MATERIALS PROVIDED:
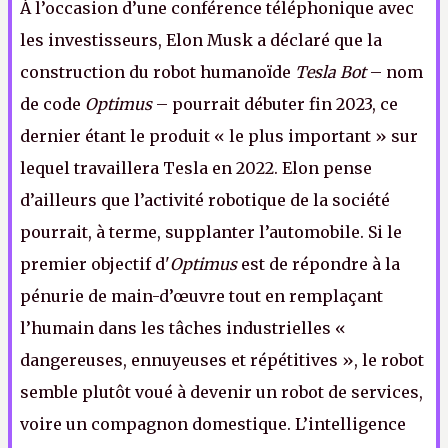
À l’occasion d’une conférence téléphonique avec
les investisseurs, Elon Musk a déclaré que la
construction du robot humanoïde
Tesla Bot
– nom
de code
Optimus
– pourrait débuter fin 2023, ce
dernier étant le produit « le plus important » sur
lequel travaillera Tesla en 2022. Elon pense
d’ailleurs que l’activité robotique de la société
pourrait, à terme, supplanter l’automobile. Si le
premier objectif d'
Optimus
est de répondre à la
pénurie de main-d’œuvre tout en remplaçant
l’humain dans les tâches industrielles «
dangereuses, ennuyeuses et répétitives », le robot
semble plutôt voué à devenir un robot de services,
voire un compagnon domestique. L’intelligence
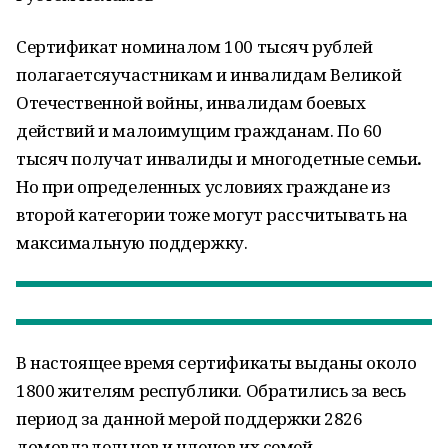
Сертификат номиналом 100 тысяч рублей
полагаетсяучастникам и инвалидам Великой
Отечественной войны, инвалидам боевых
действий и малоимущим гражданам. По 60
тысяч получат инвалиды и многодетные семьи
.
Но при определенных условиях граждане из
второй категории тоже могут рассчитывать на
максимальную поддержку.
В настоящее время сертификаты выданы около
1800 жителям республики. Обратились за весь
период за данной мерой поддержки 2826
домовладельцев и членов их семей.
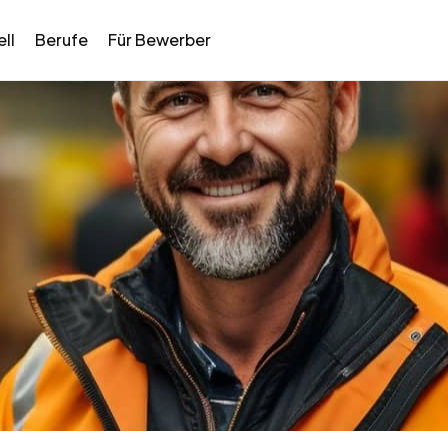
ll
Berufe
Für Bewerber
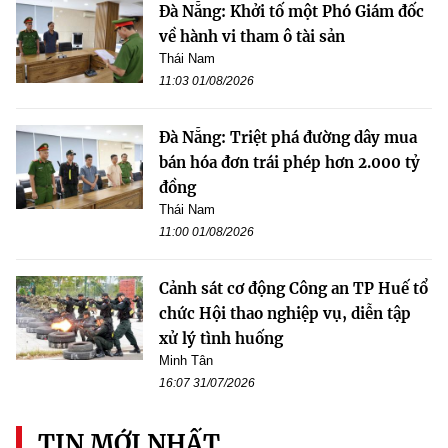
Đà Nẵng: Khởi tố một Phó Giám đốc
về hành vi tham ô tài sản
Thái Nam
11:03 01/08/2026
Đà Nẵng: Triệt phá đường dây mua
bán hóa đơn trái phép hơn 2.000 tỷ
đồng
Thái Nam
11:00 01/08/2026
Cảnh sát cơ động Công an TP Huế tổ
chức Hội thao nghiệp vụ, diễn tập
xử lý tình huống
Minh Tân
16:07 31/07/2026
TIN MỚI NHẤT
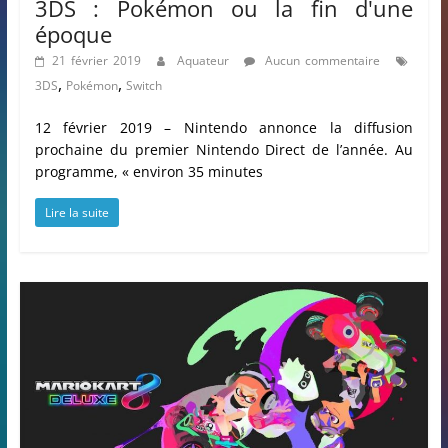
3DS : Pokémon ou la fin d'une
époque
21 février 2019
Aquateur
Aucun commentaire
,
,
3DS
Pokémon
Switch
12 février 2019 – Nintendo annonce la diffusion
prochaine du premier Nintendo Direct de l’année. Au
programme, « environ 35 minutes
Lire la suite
--
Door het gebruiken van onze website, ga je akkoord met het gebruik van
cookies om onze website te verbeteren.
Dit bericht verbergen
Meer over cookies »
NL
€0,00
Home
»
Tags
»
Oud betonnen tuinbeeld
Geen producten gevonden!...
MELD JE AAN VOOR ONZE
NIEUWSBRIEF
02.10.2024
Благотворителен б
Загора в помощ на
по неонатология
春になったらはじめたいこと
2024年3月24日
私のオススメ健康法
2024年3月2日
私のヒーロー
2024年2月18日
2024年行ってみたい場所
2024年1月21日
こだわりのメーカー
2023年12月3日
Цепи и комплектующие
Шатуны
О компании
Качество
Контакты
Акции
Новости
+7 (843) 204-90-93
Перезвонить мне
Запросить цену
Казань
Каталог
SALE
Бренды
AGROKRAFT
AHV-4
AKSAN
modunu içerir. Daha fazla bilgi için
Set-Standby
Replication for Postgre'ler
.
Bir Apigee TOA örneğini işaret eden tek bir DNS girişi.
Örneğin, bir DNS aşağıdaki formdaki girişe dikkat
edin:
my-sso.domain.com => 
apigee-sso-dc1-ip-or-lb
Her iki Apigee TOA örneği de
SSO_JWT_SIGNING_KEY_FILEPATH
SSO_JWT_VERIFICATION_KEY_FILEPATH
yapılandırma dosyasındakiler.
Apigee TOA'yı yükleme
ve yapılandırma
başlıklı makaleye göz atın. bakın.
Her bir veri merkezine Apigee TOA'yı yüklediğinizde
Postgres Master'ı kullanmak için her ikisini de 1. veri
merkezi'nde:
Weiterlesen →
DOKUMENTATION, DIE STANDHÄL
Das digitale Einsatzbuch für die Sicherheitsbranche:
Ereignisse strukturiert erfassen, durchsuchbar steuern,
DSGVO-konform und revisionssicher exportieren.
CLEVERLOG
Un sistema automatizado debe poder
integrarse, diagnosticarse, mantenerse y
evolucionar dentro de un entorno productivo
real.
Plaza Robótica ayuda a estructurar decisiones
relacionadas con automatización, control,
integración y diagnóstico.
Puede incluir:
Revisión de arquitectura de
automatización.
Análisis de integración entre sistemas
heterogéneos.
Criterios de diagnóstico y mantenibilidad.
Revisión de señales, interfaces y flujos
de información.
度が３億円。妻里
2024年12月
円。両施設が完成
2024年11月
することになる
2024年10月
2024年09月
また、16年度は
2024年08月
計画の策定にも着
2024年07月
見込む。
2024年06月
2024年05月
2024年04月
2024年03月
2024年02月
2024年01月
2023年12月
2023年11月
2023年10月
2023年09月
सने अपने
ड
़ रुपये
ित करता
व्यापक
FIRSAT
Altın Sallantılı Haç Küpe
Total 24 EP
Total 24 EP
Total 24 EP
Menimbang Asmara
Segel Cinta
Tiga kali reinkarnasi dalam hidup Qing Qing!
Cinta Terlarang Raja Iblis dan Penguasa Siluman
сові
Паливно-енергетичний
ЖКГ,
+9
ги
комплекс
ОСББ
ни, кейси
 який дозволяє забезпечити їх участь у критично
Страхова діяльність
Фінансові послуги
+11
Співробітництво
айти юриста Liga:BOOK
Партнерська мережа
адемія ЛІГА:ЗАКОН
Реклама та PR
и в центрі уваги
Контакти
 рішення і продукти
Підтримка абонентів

YOUR GOAL:
Retype the passage that opens with the line containing "3DS : Pokémon ou la fin d'une" and closes with the line containing "Lire la suite", keeping both of those lines.

SOLUTION TO THIS TASK:
3DS : Pokémon ou la fin d'une
époque
21 février 2019
Aquateur
Aucun commentaire
,
,
3DS
Pokémon
Switch
12 février 2019 – Nintendo annonce la diffusion
prochaine du premier Nintendo Direct de l’année. Au
programme, « environ 35 minutes
Lire la suite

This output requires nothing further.